‘HE KNOWS MY NAME’
I see him on every corner; he is the splinter in my mind that whispers sweet nothings, yet sends shivers down my spine. ‘HE KNOWS MY NAME’ and has always been there with advice on life, but life as he knows it, seen through a dimly-lit filter. He sends out a barrage of false hopes and fills me to the brim with delusions. He has the control, the power to hold me at ransom for days on end, his chilling howl ripping through me like an icy wind. I feel worthless, abandoned and alone…The big delusion has begun to seem very real! Disgust and apathy are good! Count me in!

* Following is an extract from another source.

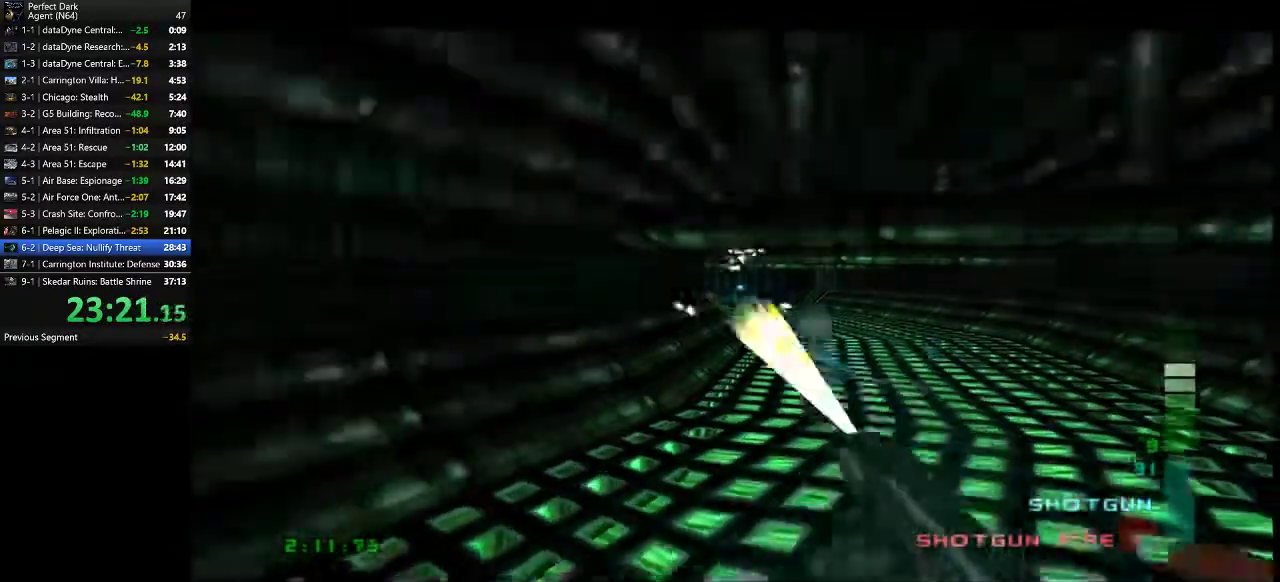
{"keys": ["a", "s"], "mouse": [], "events": []}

Everything I have known has become foreign, past joys only a memory when I’ve hit bottom. Darkness. That amazing job with all that money, great buyer of happiness, huh! That past lover who was only in it for the cash. Friends that said they would be there. Family who couldn’t give a shit! All relics of a fantasy world as I sit at the bottom of a dark, dark pit.
This weight is so damn heavy now and I have no idea which way is up and I don’t know how to get you the fuck out of my head. Even if I had the key to unlock these chains, I still don’t think I could push open that door to the unknown. Better to numb the agonising known, dousing it with copious amounts of alcohol and pills. How much of me is really those pills? I am not sure but the pain is more bearable this way…Wrong! I have to deal with it now or I am not going to make it out of here alive!
He has been my companion for so long. What would the world be like away from his bleakness and savage snarls? NOTHINGNESS…I don’t know.
The endless merry go round with that cheesy music playing grinds away at the soul until there is nothing left. I am raw, lost and unforgiving. Please help me. He “HE KNOWS MY NAME.”